In the past two decades Asperger's Syndrome and autism, or the "autism spectrum," have become common subjects of discourse in a similar way to ADHD in the 1990s. Autism has figured prominently in the anti-vaccine movement, and increasing numbers of diagnoses and increasing numbers of representations of this form of cognitive difference in the media have made it a popular subject. The "spectrum" element of autism also makes it difficult to "know," and that very instability and "unknowability" makes it a subject often surrounded by insecurity and fear. Far from representations like Dustin Hoffman's Raymond Babbitt in Rain Man (1988), newer representations in The Good Doctor (2017 - present), Atypical (2019 - present) and the massively popular The Big Bang Theory (2007 - 2019) suggest that our culture is still grappling with autism in a more complex way.

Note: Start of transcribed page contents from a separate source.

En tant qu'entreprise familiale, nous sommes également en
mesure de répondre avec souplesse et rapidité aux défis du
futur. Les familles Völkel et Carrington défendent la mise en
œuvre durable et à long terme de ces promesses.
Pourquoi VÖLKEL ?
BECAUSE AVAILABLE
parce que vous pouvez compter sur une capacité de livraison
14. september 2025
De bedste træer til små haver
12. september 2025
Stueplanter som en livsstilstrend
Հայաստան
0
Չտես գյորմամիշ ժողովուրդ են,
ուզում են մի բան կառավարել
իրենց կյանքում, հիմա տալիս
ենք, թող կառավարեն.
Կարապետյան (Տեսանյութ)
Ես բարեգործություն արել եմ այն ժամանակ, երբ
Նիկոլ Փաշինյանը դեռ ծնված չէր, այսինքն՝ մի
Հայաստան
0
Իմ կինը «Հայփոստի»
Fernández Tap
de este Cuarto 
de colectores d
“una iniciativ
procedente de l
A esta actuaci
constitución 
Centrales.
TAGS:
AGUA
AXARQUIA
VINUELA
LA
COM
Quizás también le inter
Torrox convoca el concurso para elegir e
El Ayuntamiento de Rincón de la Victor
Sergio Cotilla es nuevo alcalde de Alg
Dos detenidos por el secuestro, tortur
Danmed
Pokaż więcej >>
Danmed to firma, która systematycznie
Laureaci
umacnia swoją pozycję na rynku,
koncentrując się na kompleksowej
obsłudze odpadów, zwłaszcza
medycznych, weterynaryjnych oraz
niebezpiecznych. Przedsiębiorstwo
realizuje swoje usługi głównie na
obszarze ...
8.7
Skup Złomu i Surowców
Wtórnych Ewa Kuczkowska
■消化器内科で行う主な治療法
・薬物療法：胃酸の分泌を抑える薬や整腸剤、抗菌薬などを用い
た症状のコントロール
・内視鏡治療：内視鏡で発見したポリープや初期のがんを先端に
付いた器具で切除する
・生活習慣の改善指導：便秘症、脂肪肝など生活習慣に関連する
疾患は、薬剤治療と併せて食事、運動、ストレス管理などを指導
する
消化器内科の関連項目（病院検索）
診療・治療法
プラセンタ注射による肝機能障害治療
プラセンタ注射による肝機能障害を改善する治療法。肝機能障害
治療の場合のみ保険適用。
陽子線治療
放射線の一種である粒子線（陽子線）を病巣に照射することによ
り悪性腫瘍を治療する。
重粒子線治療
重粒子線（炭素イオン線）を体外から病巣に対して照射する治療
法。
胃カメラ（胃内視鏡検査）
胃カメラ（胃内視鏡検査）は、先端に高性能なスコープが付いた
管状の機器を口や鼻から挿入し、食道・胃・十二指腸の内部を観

In Rain Man, the cognitively disabled are static Others that provide contrast, depth, and desire to evolve in the abled protagonist. In Atypical and The Big Bang Theory, cognitive difference is integrated into society. However, the shows repeatedly distance and Other the characters on the spectrum. In the clips included here, we see two characters who physically embody this complexity. They are coded as on the autism spectrum (Sheldon is never said to be autistic in the show, but is coded as such), and as such are "different," and "unknowable." At the same time, just like in Rain Man their desire for sexual) intimacy and the comedic nature of the interactions brings a form of ridicule to the situation that, when combined with the "knowable," makes the characters (and by extension their cognitive difference) contained. What is otherwise intimidating, threatening, or disturbing becomes a sexual/commodity fetish of the accessible and humorous.
It is important to recognize that these actors are not on the autism spectrum, and the shows do not make any attempt for us to see the world through the characters' experiences or through their eyes. By looking at rather than through (or even "with"), The Big Bang Theory in particular did not construct the form of empathy or connection needed for understanding or dialogue. We are not seeing through Sheldon's eyes or experiences, but rather gazing at him from the perspective of the "normal." At the same time, Sheldon does demonstrate growth. As the show continued, the affection of a loyal audience necessitated growth within the contemporary sitcom genre, and so the unknowable does in fact progress. Cognitive difference is shown as a disconnect, but also not as Sheldon's only defining characteristic; his relationships become more important, and while not "normal," at the same time are recognizable.
It remains to be seen whether Aytpical, whose ads sometimes have copy that reads "normal is overrated" and "every family is atypical," will do more to show the world through Sam's eyes rather than having us gaze at him, or have us work with him to change (as does the novel and play The Curious Incident of the Dog in the Night Time) rather than having his challenges serve as foils for other characters. The question is: at what point does looking at cease being exploitative and instead move towards establishing trust, engagement, and shared understanding?